This post is written by UI grad student Keith Drew
The team at University of Idaho currently consists of four people, Dr. Robert B. Heckendorn, Keith Drew, Homaja Marisetty, and Madhav Pandey. Our team also includes researchers at the Michigan State University, led by Dr. Kalyan Deb. Our work is focused on evacuation planning and emergency management, using evolution strategies to evolve traffic assignments, or probability-based instructions, for intersections in urban areas. The problem we want to solve regarding evacuation is the issue of traffic congestion, while also being able to adapt to changes in the environment. Our goal is to evolve real-time traffic distributions in the face of disasters and other evacuation events, however, the group at Michigan State University is seeking to solve the same problem using a different approach. So far, we at the University of Idaho have created an implementation of our model and began running experiments.
I am a graduate student in Computer Science at the University of Idaho and I also completed my undergraduate here as well. I was introduced to the project by Dr. Heckendorn, and have found it to be engaging work so far. Personally, I am interested in this work because I feel it is important. A real-world application, leveraging evolution strategies, appeals to me in two significant ways. First, the work could lead to a life-saving evacuation management system, which appeals to my practical side and second, working with evolution heuristics is always compelling for the sake of watching solutions to difficult problems form.

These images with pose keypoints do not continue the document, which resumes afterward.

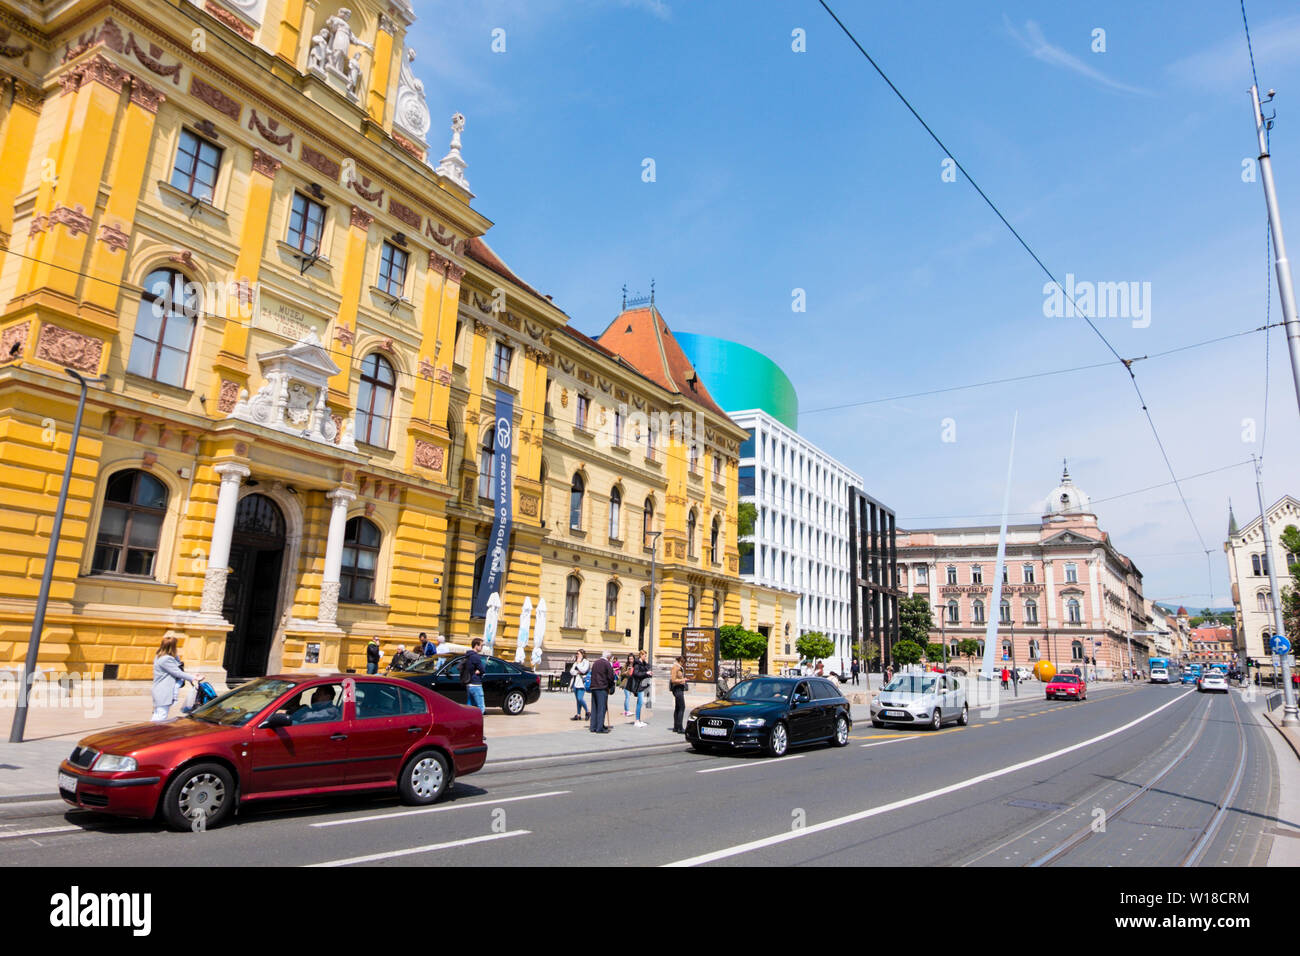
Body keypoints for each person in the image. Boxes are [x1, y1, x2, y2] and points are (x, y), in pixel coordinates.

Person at [152, 636, 201, 721]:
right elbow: (177, 672)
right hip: (163, 690)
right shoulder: (166, 659)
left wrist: (192, 675)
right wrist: (193, 678)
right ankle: (153, 732)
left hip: (160, 689)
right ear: (172, 647)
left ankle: (151, 731)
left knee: (158, 713)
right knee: (161, 715)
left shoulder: (160, 656)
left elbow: (177, 669)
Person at [589, 651, 615, 733]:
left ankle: (593, 726)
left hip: (594, 687)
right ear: (608, 657)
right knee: (601, 708)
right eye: (610, 658)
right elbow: (611, 677)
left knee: (594, 707)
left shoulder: (595, 663)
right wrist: (611, 686)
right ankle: (599, 728)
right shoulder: (607, 664)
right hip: (602, 687)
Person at [462, 638, 486, 713]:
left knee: (470, 707)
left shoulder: (468, 655)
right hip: (476, 684)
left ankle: (468, 722)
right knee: (481, 708)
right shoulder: (476, 656)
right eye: (481, 645)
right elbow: (482, 670)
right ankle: (479, 723)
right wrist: (479, 671)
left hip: (469, 684)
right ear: (476, 645)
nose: (482, 647)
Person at [631, 649, 652, 727]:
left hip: (643, 685)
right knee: (640, 702)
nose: (645, 657)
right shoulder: (637, 664)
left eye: (646, 656)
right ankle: (636, 720)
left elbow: (647, 669)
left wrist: (648, 672)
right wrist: (645, 673)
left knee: (640, 702)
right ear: (641, 655)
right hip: (639, 685)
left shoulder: (643, 664)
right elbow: (636, 674)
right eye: (644, 656)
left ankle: (639, 719)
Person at [571, 649, 591, 721]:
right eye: (576, 654)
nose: (577, 655)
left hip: (582, 682)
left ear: (582, 654)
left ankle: (588, 711)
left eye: (578, 654)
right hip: (575, 682)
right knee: (577, 700)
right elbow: (571, 671)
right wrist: (577, 671)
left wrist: (579, 665)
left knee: (580, 698)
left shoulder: (586, 662)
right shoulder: (576, 662)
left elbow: (584, 670)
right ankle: (578, 714)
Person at [670, 655, 688, 733]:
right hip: (677, 689)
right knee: (682, 707)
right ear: (681, 661)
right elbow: (673, 680)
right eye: (684, 663)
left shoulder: (679, 667)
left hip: (680, 688)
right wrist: (682, 680)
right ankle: (679, 727)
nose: (684, 664)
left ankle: (676, 727)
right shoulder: (675, 667)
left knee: (678, 707)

Our research goal is to find a way to provide real-time solutions to evacuation problems, which are constrained by congestion, time, and dynamic events. In the past, evacuations have led to large congestion problems in the traffic systems being evacuated. Our work seeks to provide traffic distributions that tell vehicles which way to go at intersections, adapt to changes in the environment, and optimize routing for the safety of the population being evacuated. So far, our specific approach is untested and looks promising. Our current approach is to evolve probability distributions for each intersection throughout the area being evacuated. These probabilities serve to route traffic by breaking the traffic assignment up and sending the appropriate amount each way at an intersection. We judge each set of such probabilities based on how safe every member in the population is at a given time. For example, if a hurricane will move over the evacuation area in one hour, we simulate one hour and evaluate safety at that point. Evacuation plans vary by the type of event calling for an evacuation, such as a flood or a hurricane. In some cases, elevation is a key component of safety, in other cases distance is the key focus; by evaluating the safety of the population we hope to find non-intuitive solutions for any type of evacuation event.
Another aspect driving our research is the dynamic nature of real disaster and evacuation events. Our model focuses on these changes as constraints. For example, we want to be able to handle a change in the availability of certain routes, during a disaster. Such a change might be a bridge washing out or collapsing, or perhaps a road becoming partially or fully blocked due to a traffic accident. Another type of change involves the way that people behave while driving. If people are told to evacuate a certain way, yet they choose to follow their own instincts, issues of congestion can arise, and our model needs to be able to handle those types of changes. Another more obvious type of change is the disaster or danger that people are evacuating from. Consider a hurricane, which moves along. Over time, safe areas become unsafe, and unsafe areas become safe once again. In the face of such changes evacuation plans can be undone, and we want to provide a solution that can adapt to any such change.
Once an algorithm or model is created that works well and can create robust traffic assignments for large areas, communicating that information to the evacuees becomes a new challenge. Methods for communicating such information include possibilities such as vehicle-to-vehicle communications, self-driving cars, and more. Self-driving cars are of particular interest, as studies have shown that automation can improve traffic conditions significantly, and some work has shown that self-driving cars can work together to navigate intersections without stopping. They simply speed up or slow down on approach to the intersection. With such technology, our model might be able to provide the directions needed to such cars.
My contribution to the project so far has been helping to develop the model we are using, as well as implementing it, using a combination of a lexical analyzer, parser, and C++. Currently our system includes a simulation, for running traffic through a graph that represents the area being evacuated, an evolution strategy algorithm, which evolves the traffic distributions, and a grammar which is used to specify evacuation areas and tests for our model. Another key component created by Homaja, is a visualization tool, written in Processing. The tool takes output from our model and creates visualizations of traffic moving through the grid, as well as creating graphs that allow us to ensure the model is working as intended. It’s very nice to be able to watch vehicles traverse our little city, and escape some unseen danger.
In the end, we are leveraging knowledge and experience from the realms of evolutionary computation, emergency management, civil engineering, and traffic analysis and behavior, all to create a system which can, ideally, minimize any loss of life during large emergency events. So far, preliminary results look very promising, and I am definitely enjoying this work.